=== Begin Enclosure ===
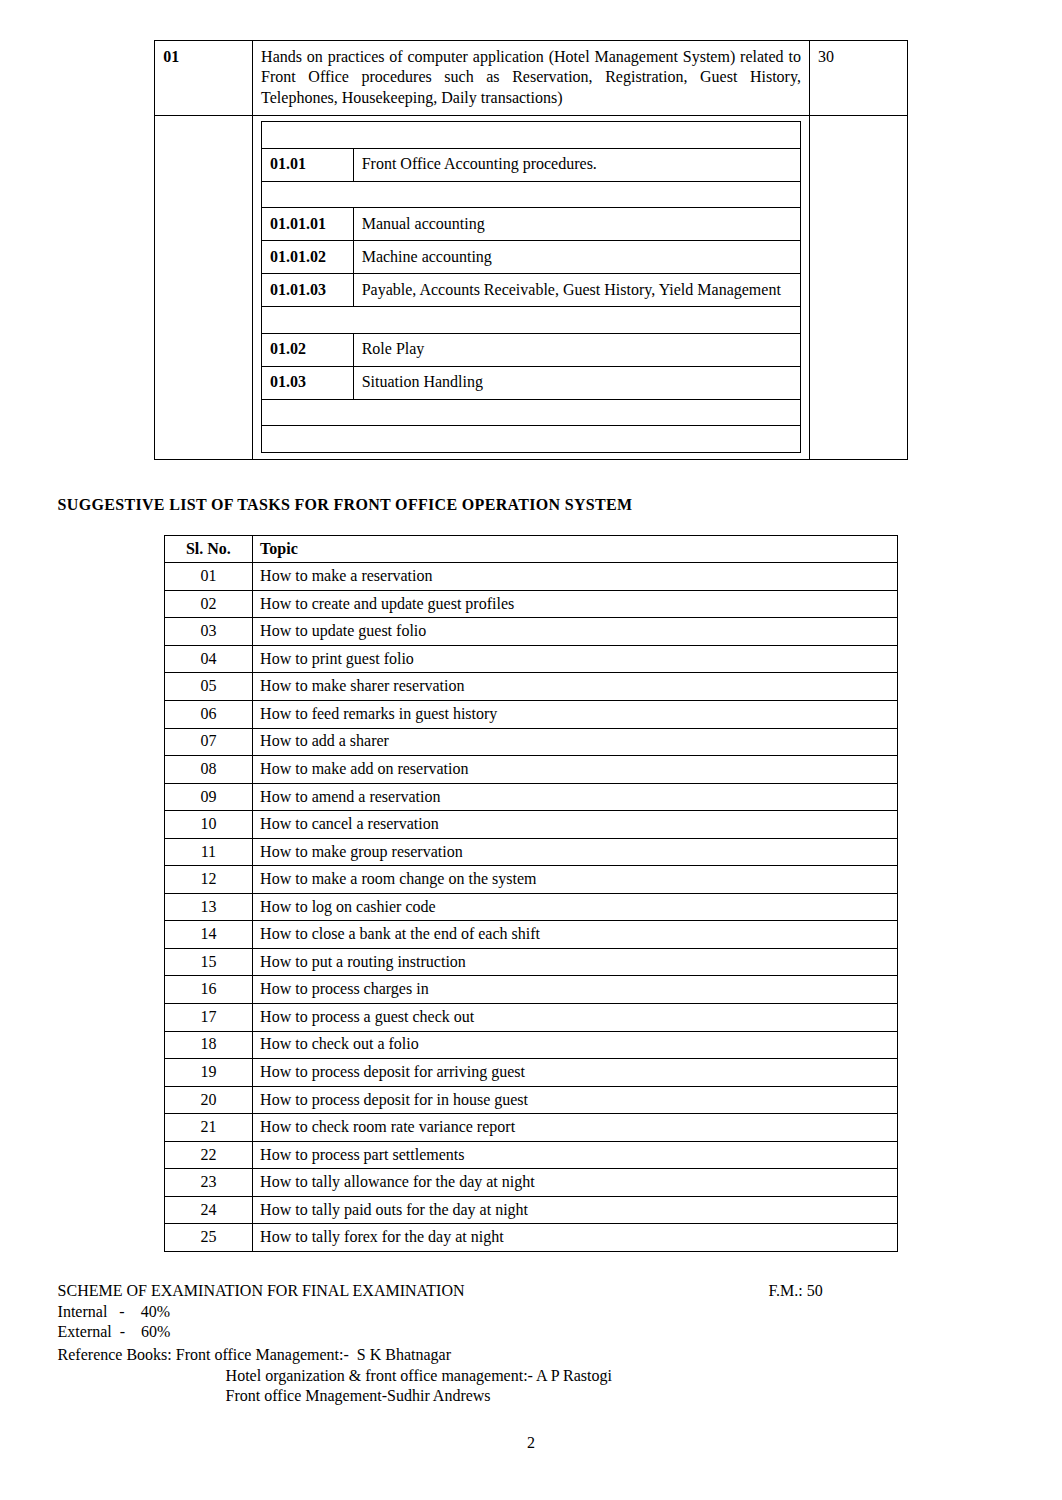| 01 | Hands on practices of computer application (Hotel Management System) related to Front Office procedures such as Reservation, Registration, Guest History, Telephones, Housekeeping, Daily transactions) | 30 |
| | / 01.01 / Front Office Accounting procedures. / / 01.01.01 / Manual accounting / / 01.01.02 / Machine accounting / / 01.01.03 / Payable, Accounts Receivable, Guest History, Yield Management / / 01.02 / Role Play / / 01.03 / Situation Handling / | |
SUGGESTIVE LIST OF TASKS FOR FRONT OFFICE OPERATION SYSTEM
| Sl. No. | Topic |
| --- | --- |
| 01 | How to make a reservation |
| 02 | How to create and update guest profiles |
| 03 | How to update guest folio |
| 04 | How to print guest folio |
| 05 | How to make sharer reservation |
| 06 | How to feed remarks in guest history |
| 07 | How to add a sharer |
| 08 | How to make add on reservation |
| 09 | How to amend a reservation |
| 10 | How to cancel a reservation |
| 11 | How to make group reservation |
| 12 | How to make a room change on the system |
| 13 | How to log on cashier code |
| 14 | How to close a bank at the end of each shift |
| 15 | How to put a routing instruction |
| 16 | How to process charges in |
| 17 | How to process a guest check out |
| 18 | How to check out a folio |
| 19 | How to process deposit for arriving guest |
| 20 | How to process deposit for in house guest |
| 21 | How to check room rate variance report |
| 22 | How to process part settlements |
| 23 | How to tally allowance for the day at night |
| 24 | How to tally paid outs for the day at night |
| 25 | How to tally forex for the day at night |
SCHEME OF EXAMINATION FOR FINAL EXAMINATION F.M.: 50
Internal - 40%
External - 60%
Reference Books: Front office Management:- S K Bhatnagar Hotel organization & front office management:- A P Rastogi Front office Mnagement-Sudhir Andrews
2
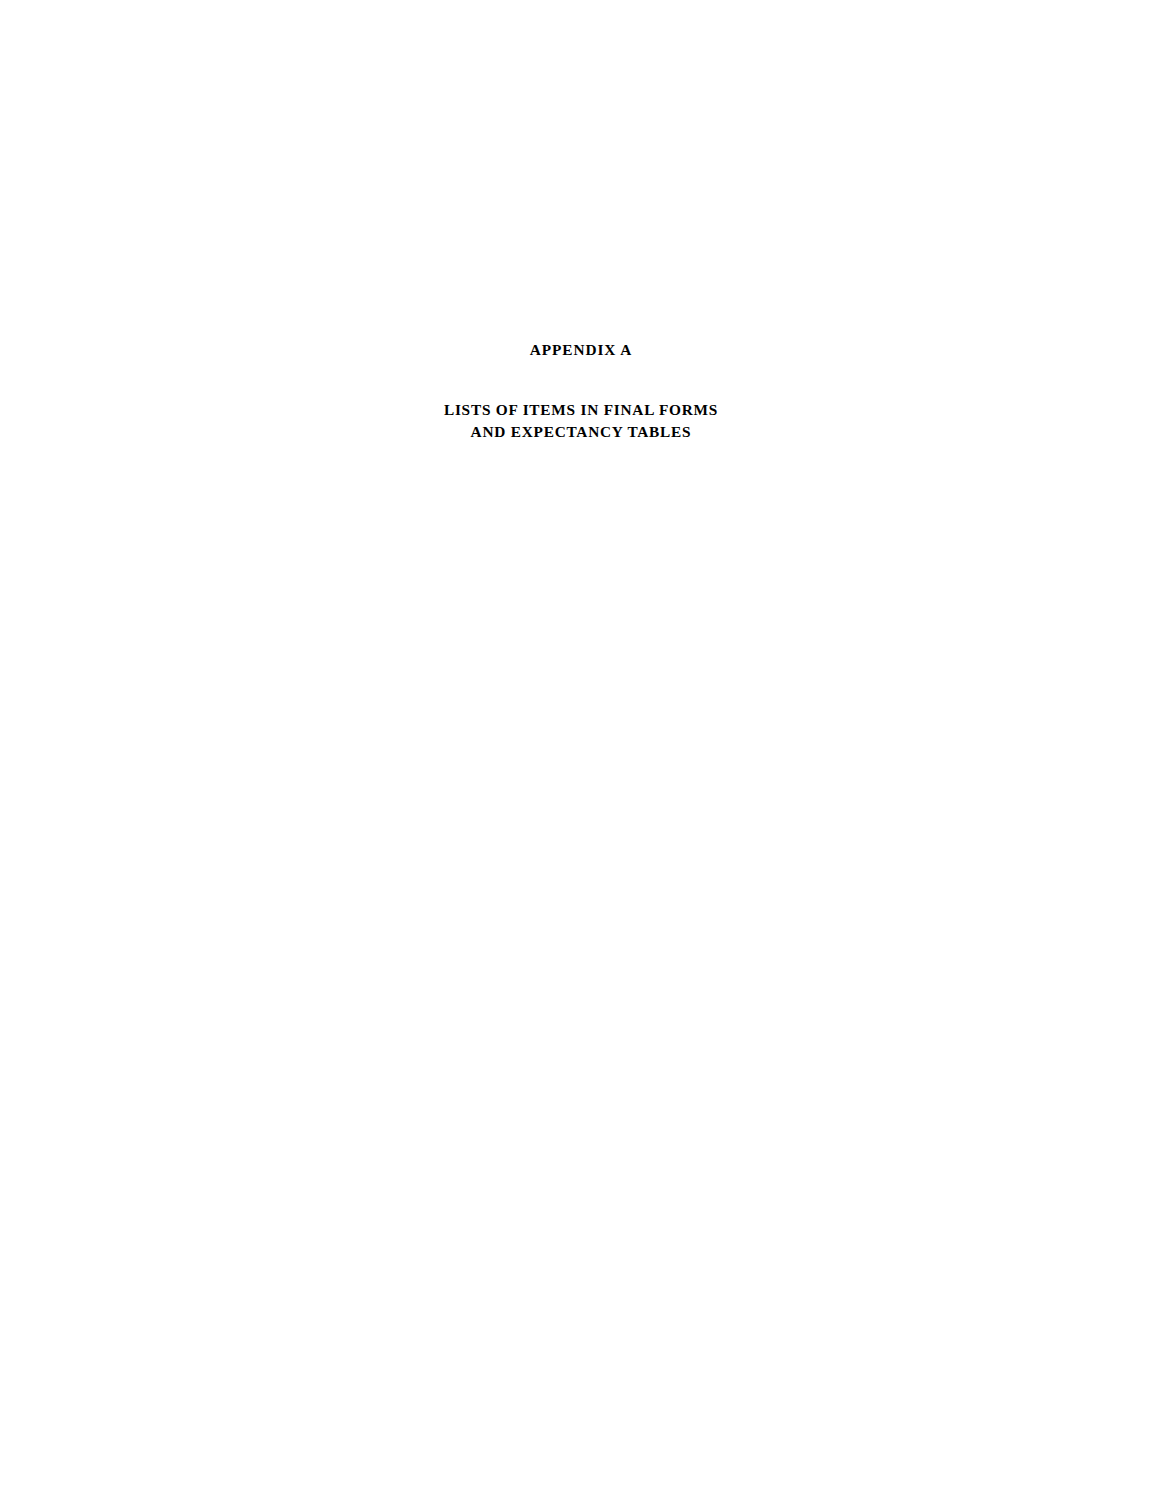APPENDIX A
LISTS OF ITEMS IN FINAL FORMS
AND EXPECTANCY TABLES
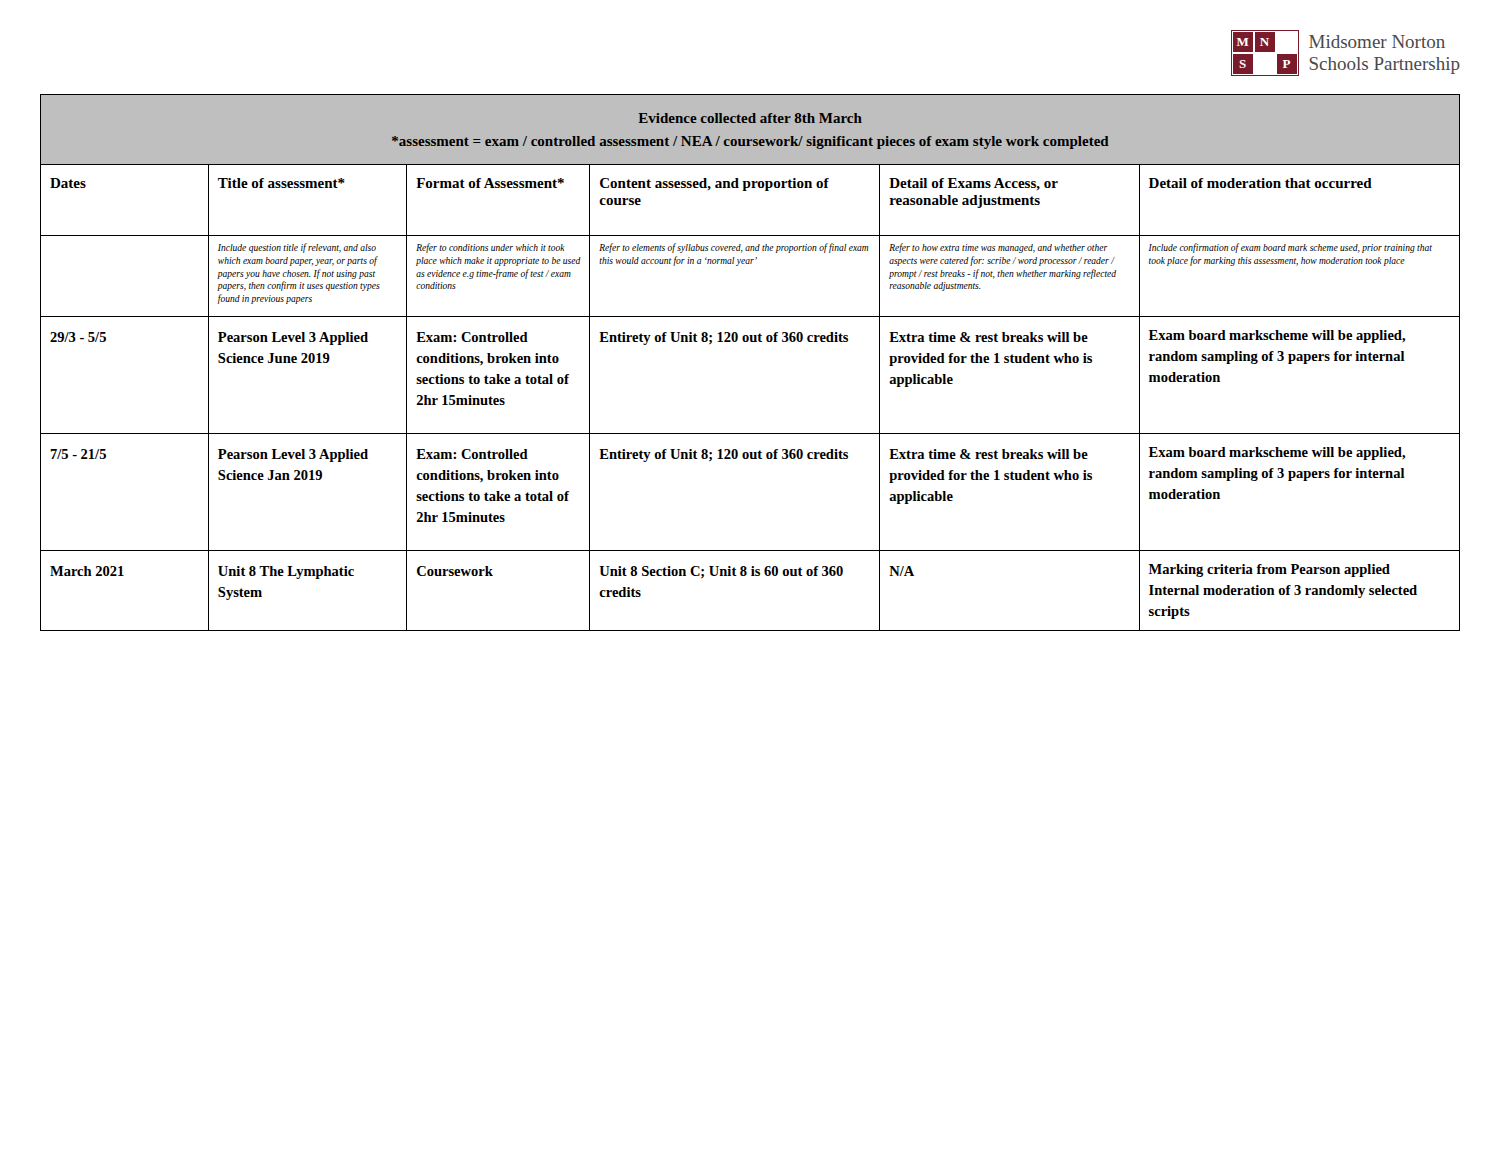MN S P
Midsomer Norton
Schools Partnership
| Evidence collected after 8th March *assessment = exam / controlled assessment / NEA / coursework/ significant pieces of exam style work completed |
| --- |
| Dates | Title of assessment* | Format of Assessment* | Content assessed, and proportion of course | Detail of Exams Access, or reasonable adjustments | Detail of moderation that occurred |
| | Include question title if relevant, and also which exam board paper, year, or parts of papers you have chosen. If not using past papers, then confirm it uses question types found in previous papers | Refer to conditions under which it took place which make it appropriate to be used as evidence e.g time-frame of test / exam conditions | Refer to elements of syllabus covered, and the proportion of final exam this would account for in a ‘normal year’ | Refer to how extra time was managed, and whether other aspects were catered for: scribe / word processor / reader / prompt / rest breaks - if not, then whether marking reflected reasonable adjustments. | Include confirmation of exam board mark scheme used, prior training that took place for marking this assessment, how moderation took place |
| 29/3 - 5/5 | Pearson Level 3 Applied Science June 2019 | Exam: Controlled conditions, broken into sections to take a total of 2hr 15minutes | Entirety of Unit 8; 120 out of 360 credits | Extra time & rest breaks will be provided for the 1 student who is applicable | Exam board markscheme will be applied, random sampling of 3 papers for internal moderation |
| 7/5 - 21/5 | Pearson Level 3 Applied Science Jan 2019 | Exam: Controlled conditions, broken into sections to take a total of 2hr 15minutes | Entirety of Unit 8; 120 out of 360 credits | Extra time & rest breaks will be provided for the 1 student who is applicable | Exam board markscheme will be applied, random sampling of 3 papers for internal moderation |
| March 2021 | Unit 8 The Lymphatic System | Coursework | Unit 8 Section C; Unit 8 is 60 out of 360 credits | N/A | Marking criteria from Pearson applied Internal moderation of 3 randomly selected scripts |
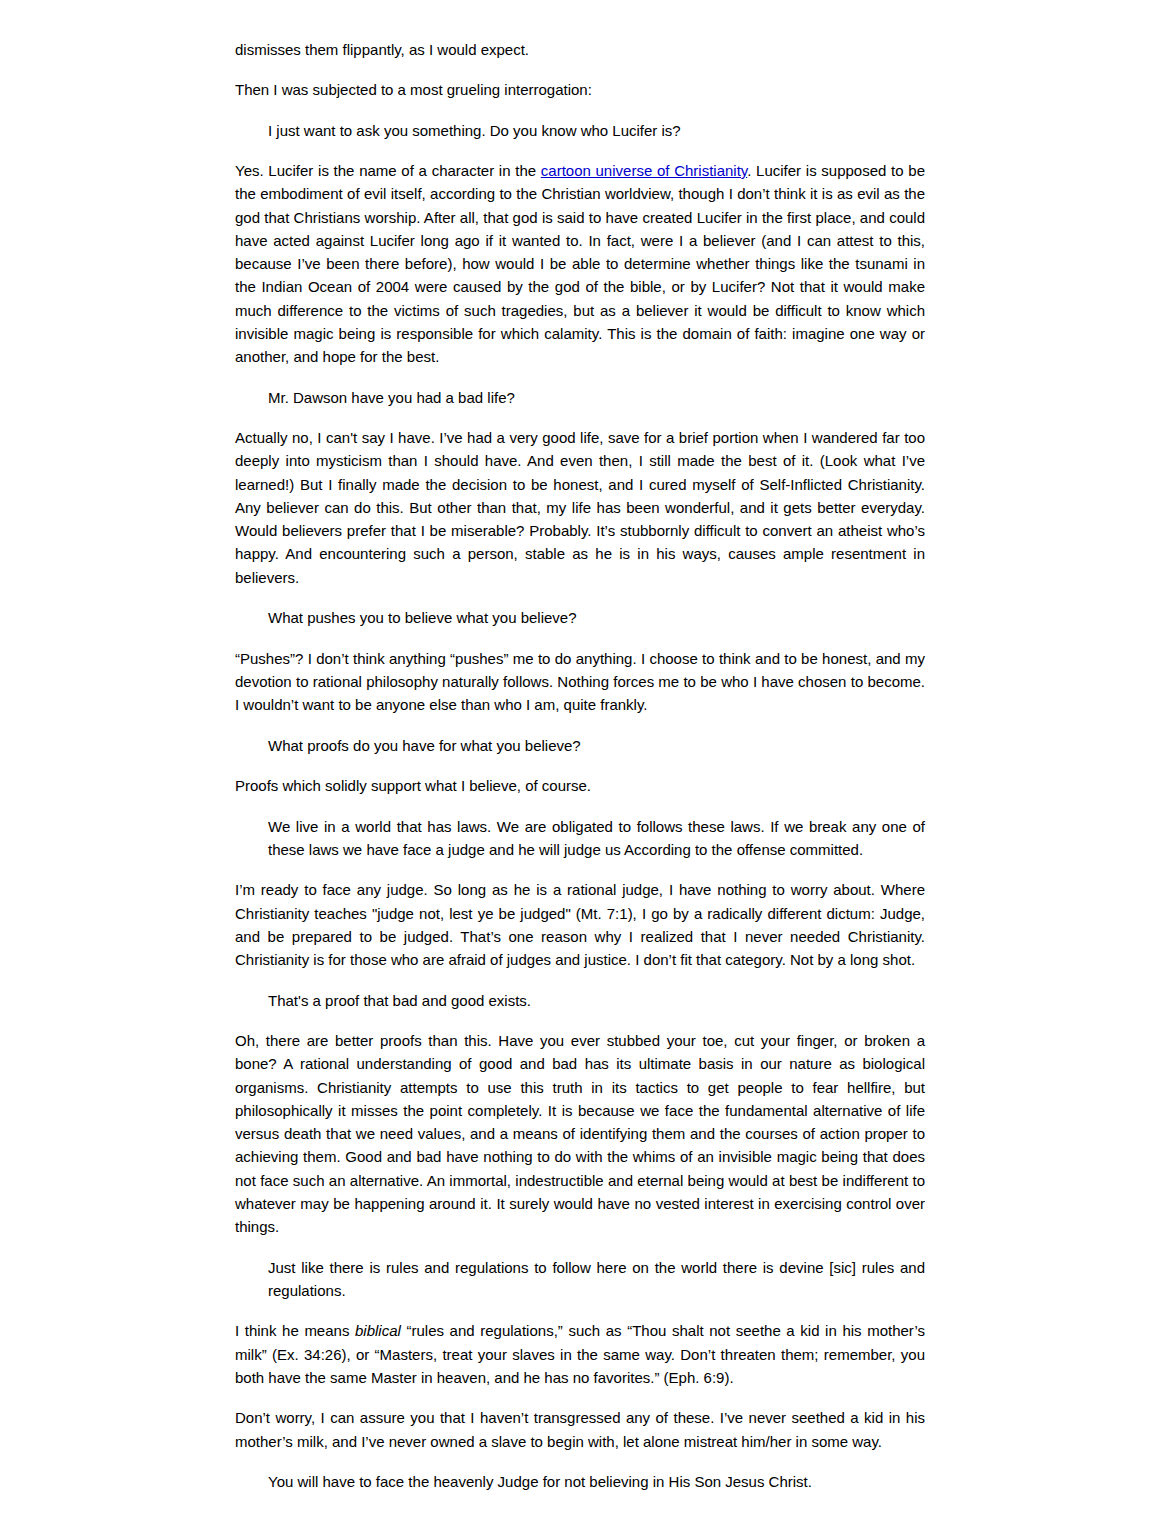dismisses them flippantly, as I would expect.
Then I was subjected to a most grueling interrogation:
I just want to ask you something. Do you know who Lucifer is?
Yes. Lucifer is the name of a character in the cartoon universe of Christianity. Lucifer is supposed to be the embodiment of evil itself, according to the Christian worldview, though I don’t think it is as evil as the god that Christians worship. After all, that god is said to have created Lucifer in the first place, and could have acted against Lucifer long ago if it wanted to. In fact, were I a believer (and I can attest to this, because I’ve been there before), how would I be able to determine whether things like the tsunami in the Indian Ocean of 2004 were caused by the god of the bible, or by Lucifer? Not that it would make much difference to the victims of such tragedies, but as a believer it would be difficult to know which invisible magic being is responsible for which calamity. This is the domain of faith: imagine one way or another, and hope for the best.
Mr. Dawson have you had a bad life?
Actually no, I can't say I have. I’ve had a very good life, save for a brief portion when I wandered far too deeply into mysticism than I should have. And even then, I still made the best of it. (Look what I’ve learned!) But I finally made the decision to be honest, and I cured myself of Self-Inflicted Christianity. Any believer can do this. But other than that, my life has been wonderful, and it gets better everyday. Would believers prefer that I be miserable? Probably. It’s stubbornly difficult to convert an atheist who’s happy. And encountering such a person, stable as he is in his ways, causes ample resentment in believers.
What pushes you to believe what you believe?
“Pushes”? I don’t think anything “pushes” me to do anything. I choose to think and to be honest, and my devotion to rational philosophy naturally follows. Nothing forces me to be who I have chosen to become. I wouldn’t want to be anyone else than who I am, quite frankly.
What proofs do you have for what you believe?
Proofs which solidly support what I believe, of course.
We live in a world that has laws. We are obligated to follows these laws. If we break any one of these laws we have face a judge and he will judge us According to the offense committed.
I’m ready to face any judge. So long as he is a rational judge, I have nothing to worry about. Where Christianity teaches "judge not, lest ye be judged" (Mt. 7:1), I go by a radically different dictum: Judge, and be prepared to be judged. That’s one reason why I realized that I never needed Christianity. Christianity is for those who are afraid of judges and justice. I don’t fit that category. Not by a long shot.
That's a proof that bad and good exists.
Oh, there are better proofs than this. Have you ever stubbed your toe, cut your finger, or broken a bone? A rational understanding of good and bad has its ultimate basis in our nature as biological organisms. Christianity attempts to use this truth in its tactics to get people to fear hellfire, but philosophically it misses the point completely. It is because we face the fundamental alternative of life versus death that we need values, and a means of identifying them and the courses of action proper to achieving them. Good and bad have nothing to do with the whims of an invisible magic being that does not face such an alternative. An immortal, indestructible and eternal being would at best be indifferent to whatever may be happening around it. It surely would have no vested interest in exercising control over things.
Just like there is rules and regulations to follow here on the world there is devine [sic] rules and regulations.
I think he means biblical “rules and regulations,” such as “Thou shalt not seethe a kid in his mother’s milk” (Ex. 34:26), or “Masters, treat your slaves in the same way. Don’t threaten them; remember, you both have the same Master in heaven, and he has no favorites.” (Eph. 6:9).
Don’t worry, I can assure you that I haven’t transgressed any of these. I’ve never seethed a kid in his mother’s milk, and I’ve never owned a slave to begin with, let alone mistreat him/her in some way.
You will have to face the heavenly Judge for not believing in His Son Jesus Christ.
=== End Enclosure ===
◆ Problem requirements
Extract from the material above the stretch running from the line containing "print guest folio |" through the line containing "that occurred |". Keep the text exact and the pictures out.

◆ Your response
| 04 | How to print guest folio |
| 05 | How to make sharer reservation |
| 06 | How to feed remarks in guest history |
| 07 | How to add a sharer |
| 08 | How to make add on reservation |
| 09 | How to amend a reservation |
| 10 | How to cancel a reservation |
| 11 | How to make group reservation |
| 12 | How to make a room change on the system |
| 13 | How to log on cashier code |
| 14 | How to close a bank at the end of each shift |
| 15 | How to put a routing instruction |
| 16 | How to process charges in |
| 17 | How to process a guest check out |
| 18 | How to check out a folio |
| 19 | How to process deposit for arriving guest |
| 20 | How to process deposit for in house guest |
| 21 | How to check room rate variance report |
| 22 | How to process part settlements |
| 23 | How to tally allowance for the day at night |
| 24 | How to tally paid outs for the day at night |
| 25 | How to tally forex for the day at night |
SCHEME OF EXAMINATION FOR FINAL EXAMINATION F.M.: 50
Internal - 40%
External - 60%
Reference Books: Front office Management:- S K Bhatnagar Hotel organization & front office management:- A P Rastogi Front office Mnagement-Sudhir Andrews
2
APPENDIX A
LISTS OF ITEMS IN FINAL FORMS
AND EXPECTANCY TABLES
MN S P
Midsomer Norton
Schools Partnership
| Evidence collected after 8th March *assessment = exam / controlled assessment / NEA / coursework/ significant pieces of exam style work completed |
| --- |
| Dates | Title of assessment* | Format of Assessment* | Content assessed, and proportion of course | Detail of Exams Access, or reasonable adjustments | Detail of moderation that occurred |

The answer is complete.